子どもを殺された母親を高峰秀子が演じている。また子どもをひいた女を司洋子が演じる。この二人をめぐってさまざまな人間関係が描かれるが、中核的な部分は、高峰秀子の復讐への執念である。そうした復讐劇という要素とか、子を殺された母親の怒りといった要素はありふれたものだが、この映画の中には、そのほかの要素も含まれていて、いろいろ考えさせられるところもある。たとえば、警察の捜査のずさんさである。警察は、事件の犯人だといって自首してきた男の言い分を丸のみして、ろくろく捜査しないで落着させてしまう。事件を目撃していた老婆の証言も、顧みられることがない。要するにカンと自白に頼った古臭い捜査手法なのだ。

また、裁判の様子も、いまの感覚からはかなり異常だ。犯人は自首したことを情状酌量されたのか、単なる罰金で済んだうえに、その執行まで猶予される。
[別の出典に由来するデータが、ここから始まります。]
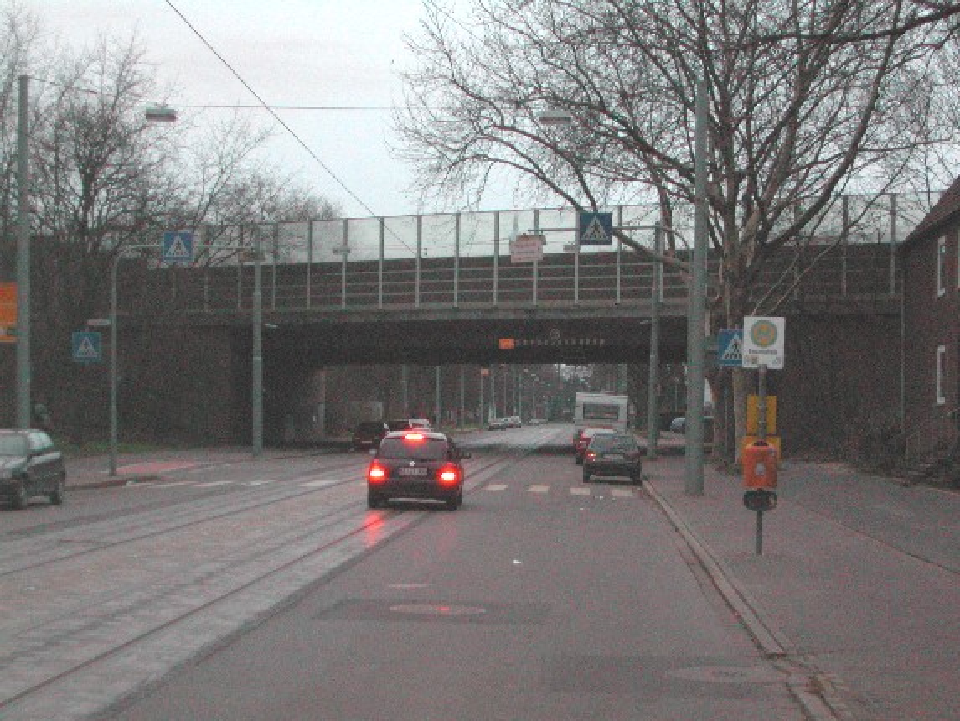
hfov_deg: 29.0
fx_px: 1858
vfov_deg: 21.9
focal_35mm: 67
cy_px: 360
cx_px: 480
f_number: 3.7
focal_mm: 14.2
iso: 393
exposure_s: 1/59.1
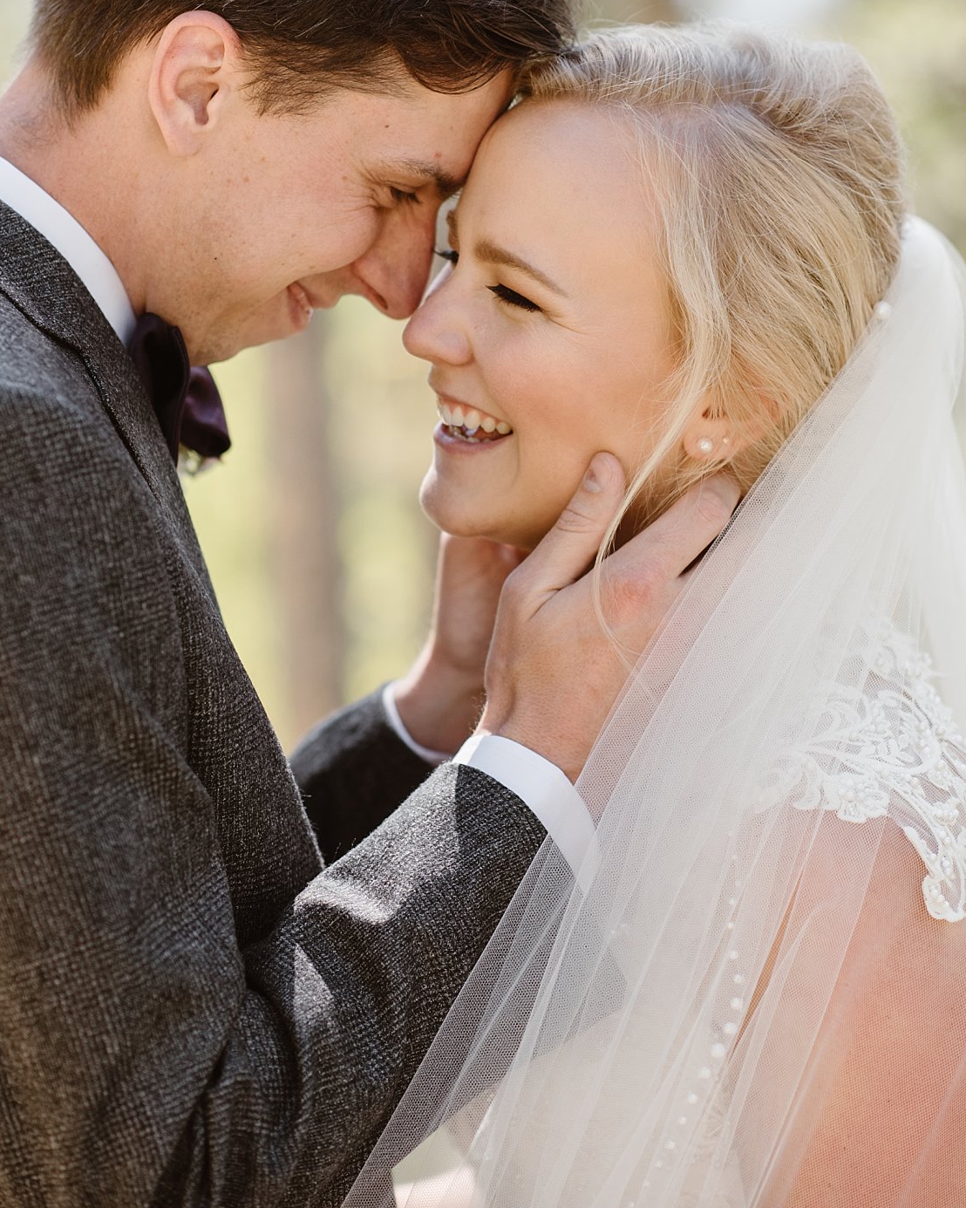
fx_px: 4217
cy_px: 409
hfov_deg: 13.1
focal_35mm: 118
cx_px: 508
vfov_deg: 16.3
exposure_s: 1/1000
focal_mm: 85
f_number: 2.5
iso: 200
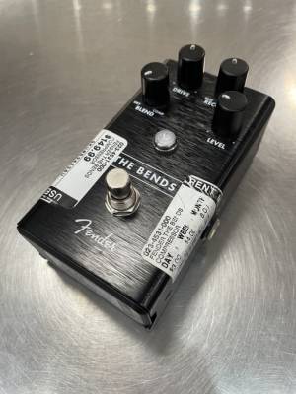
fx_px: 296
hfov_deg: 53.1
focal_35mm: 26
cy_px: 197
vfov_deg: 67.3
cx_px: 148
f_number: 1.6
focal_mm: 4.2
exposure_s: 1/60
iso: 125
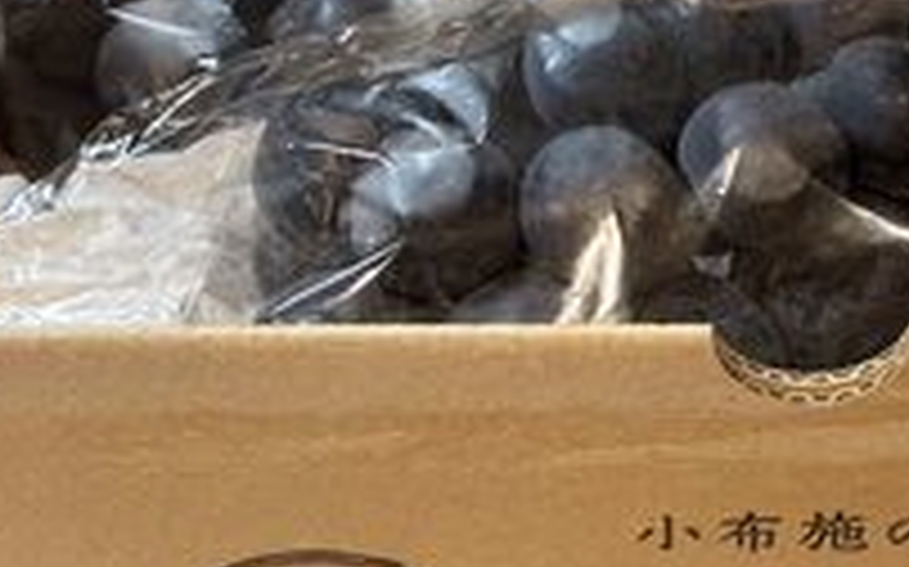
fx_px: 2501
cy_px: 176
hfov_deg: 20.2
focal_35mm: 101
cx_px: 832
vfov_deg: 12.9
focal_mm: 6.86
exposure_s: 1/33
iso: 200
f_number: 1.78
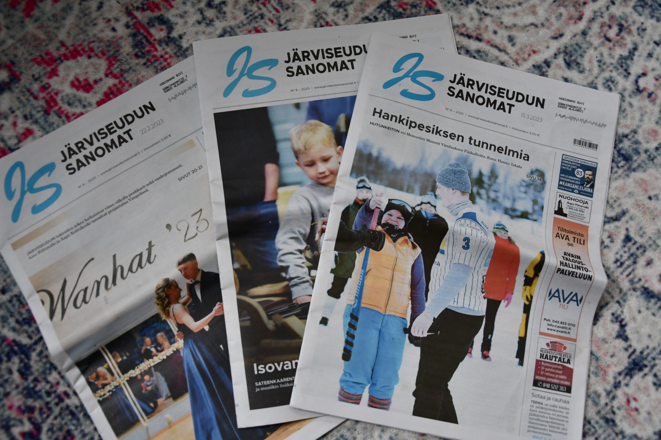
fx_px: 606
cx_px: 330
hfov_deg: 57.2
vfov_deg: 40.0
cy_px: 220
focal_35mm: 33
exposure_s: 1/250
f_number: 3.8
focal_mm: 22
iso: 560
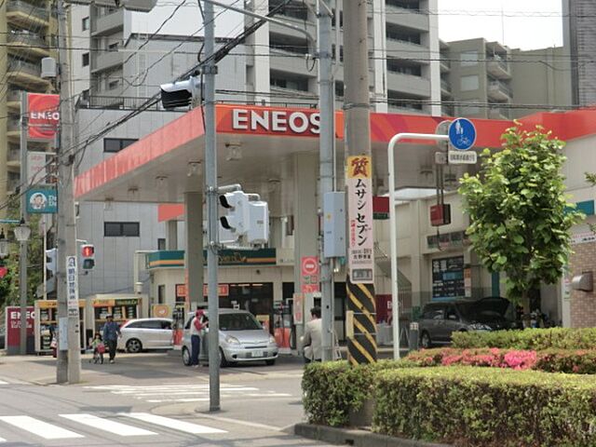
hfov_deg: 29.8
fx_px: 1119
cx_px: 298
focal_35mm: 65
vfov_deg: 22.6
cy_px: 224
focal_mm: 11.6
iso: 80
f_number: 4.4
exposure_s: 1/400
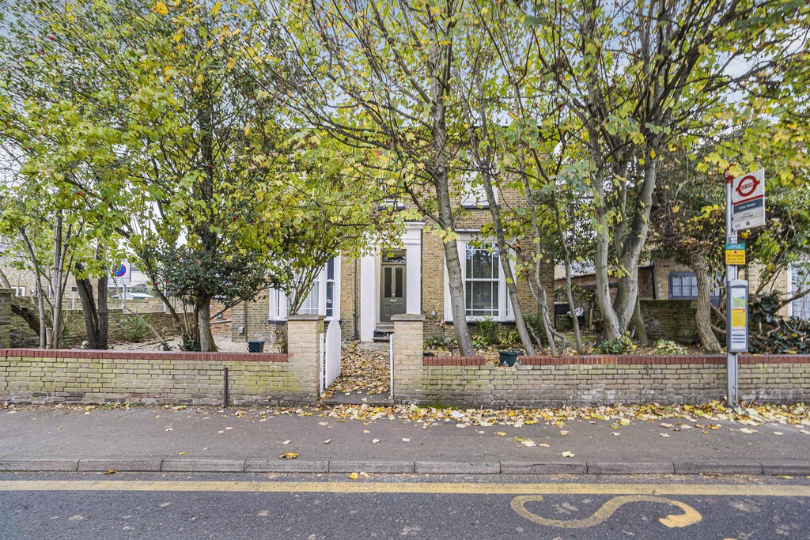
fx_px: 360
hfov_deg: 96.7
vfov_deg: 73.8
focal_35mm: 16
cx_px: 405
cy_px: 270
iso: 320
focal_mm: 16
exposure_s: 1/8
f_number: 9
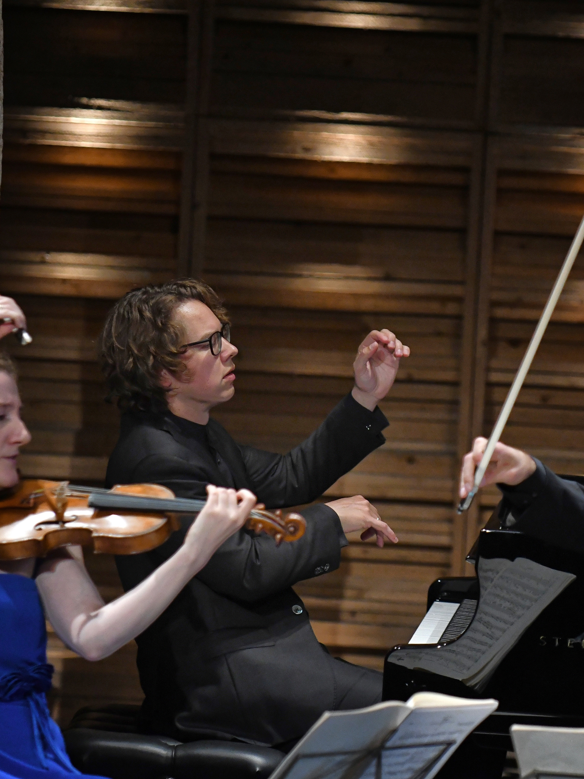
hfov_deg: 4.4
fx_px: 7552
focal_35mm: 336
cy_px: 390
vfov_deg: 5.9
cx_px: 408
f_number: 2.8
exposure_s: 1/320
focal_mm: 155
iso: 2500
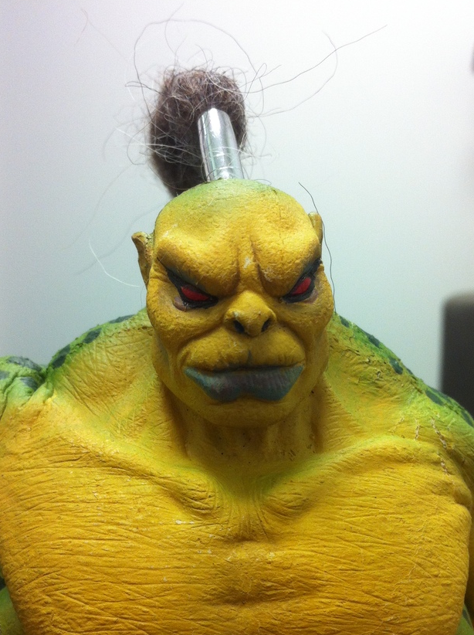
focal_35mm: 46
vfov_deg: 40.9
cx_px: 245
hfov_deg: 31.4
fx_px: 842
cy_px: 406
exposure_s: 1/15
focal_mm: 3.85
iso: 100
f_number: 2.8
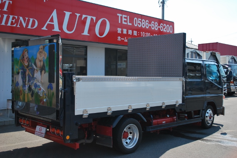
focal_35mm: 42
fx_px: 277
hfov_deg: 46.4
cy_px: 79
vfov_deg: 32.0
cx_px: 118
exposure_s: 1/1000
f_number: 4.5
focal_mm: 28
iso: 200
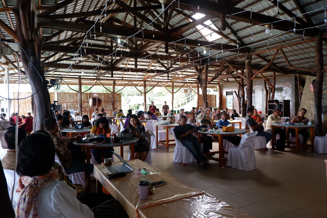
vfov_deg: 53.1
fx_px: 218
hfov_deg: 73.7
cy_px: 109
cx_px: 164
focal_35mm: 24
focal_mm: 16.1
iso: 640
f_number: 3.6
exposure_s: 1/140
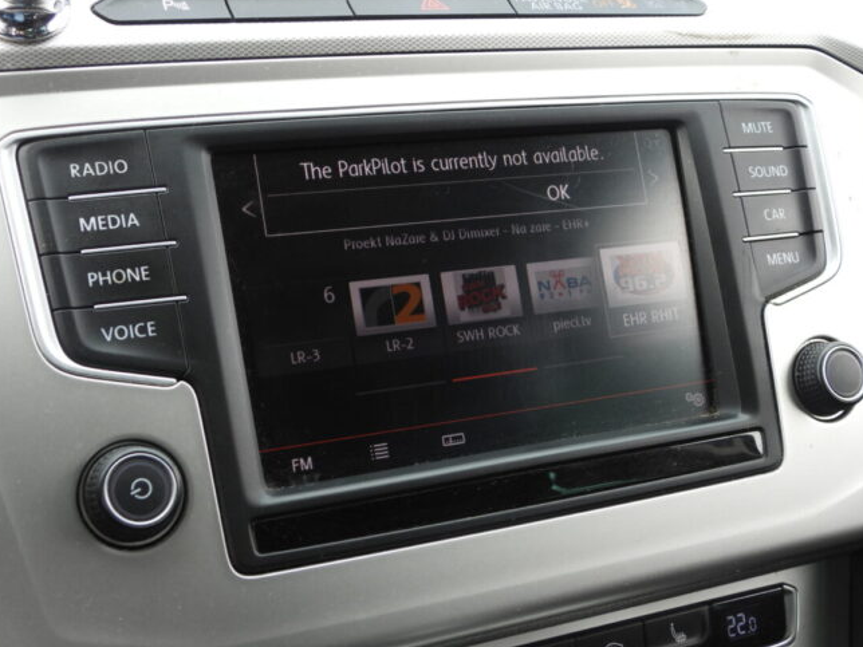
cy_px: 319
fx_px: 1296
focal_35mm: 52
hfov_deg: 36.8
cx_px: 436
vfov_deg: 28.0
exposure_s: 1/100
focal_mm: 8.5
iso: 100
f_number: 3.2
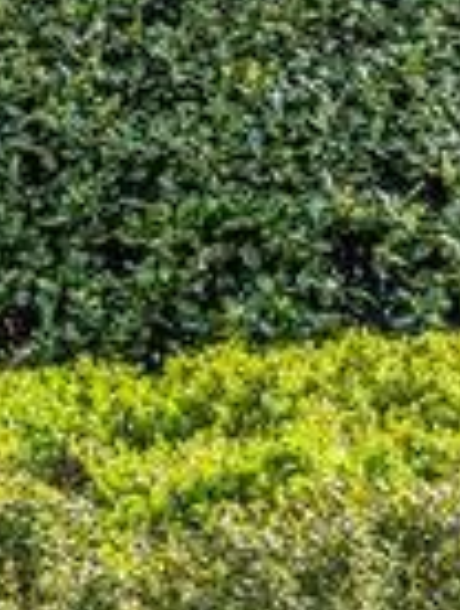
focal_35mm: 230
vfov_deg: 8.0
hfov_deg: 5.7
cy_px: -774
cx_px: -1274
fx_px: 4063
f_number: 9
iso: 200
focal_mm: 23
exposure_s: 1/250
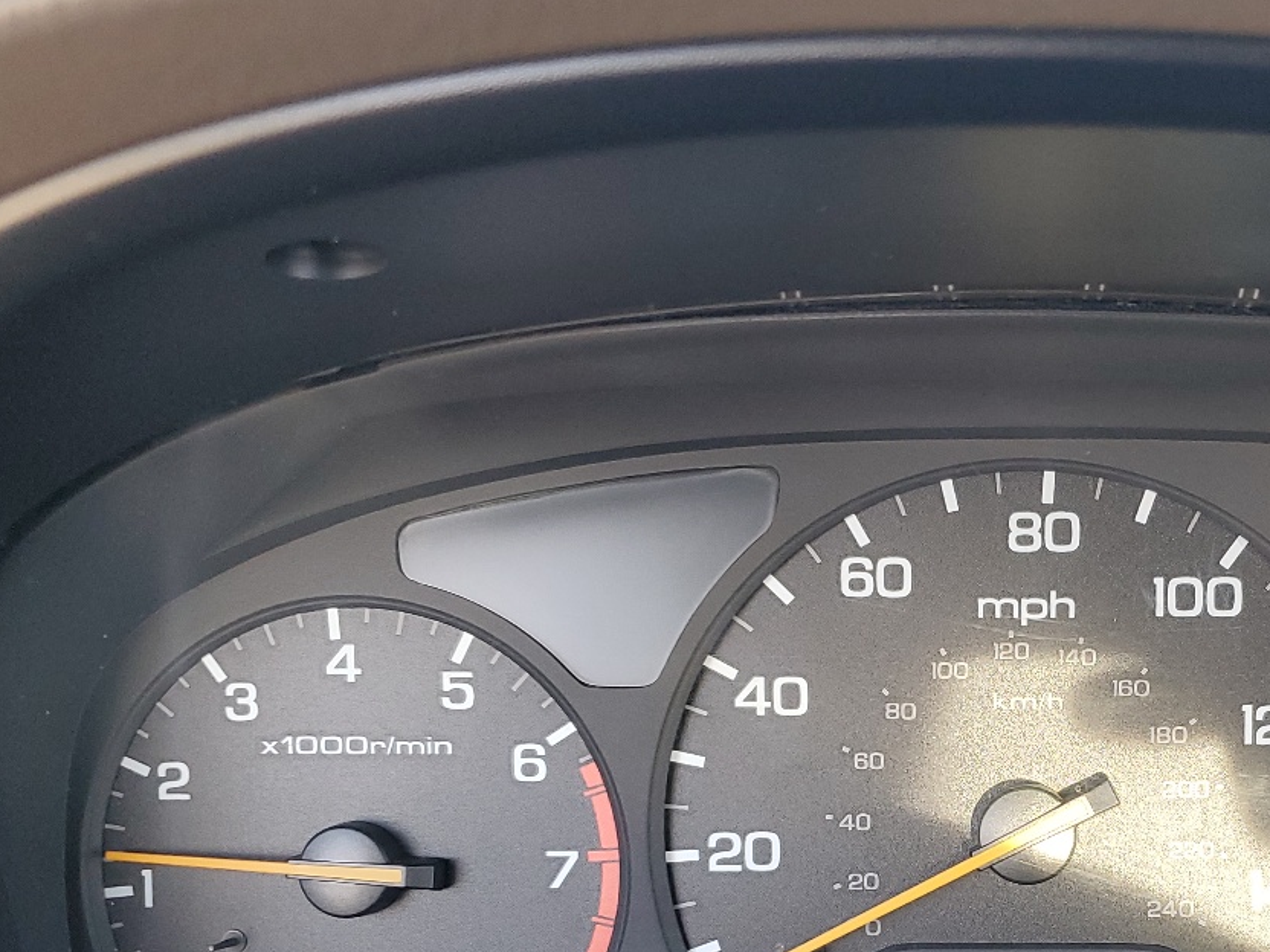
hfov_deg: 36.6
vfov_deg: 28.2
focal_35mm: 50
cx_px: 1056
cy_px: 830
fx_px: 1834
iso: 90
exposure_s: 1/120
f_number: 1.5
これでは殺されたほうが浮かばれない。しかもその罰金というのがたったの三万円である。貧乏人の命はそんなもんだと思わせるような判決だ。

こういう具合に成瀬は、ふとしたところで日本社会のシステムを批判してみせる。成瀬は、金にまつわる話を描くのが好きだったが、この映画の中でも、高峰の弟が相手側弁護士との間で示談をするシーンで、賠償金をめぐるやり取りが映し出される。そのやりとりを見ていると、人間の命も金で買えるといった雰囲気が伝わってくる。金で買えるものには、高価なものもあれば安いものもある。貧乏人の子供の命などは、安い部類だ。結局高峰ははした金で泣き寝入りさせられる。だが恨みがなくなるわけではない。警察も裁判所も相手の味方になっているのなら、自分の手で相手をこらしめてやる。そう決意した高峰は、単身相手の家に乗り込んで、復讐の機会をうかがうのだ。

成瀬の映画としては、ドライな印象が強い作品だ。時たま高峰が感情を爆発させることもあるが、彼女は復讐を決意しており、その復讐のためには理性的に振る舞わねばならない。この映画の中の高峰秀子は、めずらしく理性的な女を演じているのである。

この頃の世相は車社会の様相を呈しており、人間より車が優先される社会だった。人間は道路を歩くにもたえず車に注意しなければならいし、場合によっては車にはねられそうになったりする。たとえ人をはねてもわずかの罰金ですむとあれば、運転手が歩行者の安全に鈍感になるのは無理はない。そう感じさせながら、高峰が通学中の学童たちを車から守る様子を映しながら映画は終わるのである。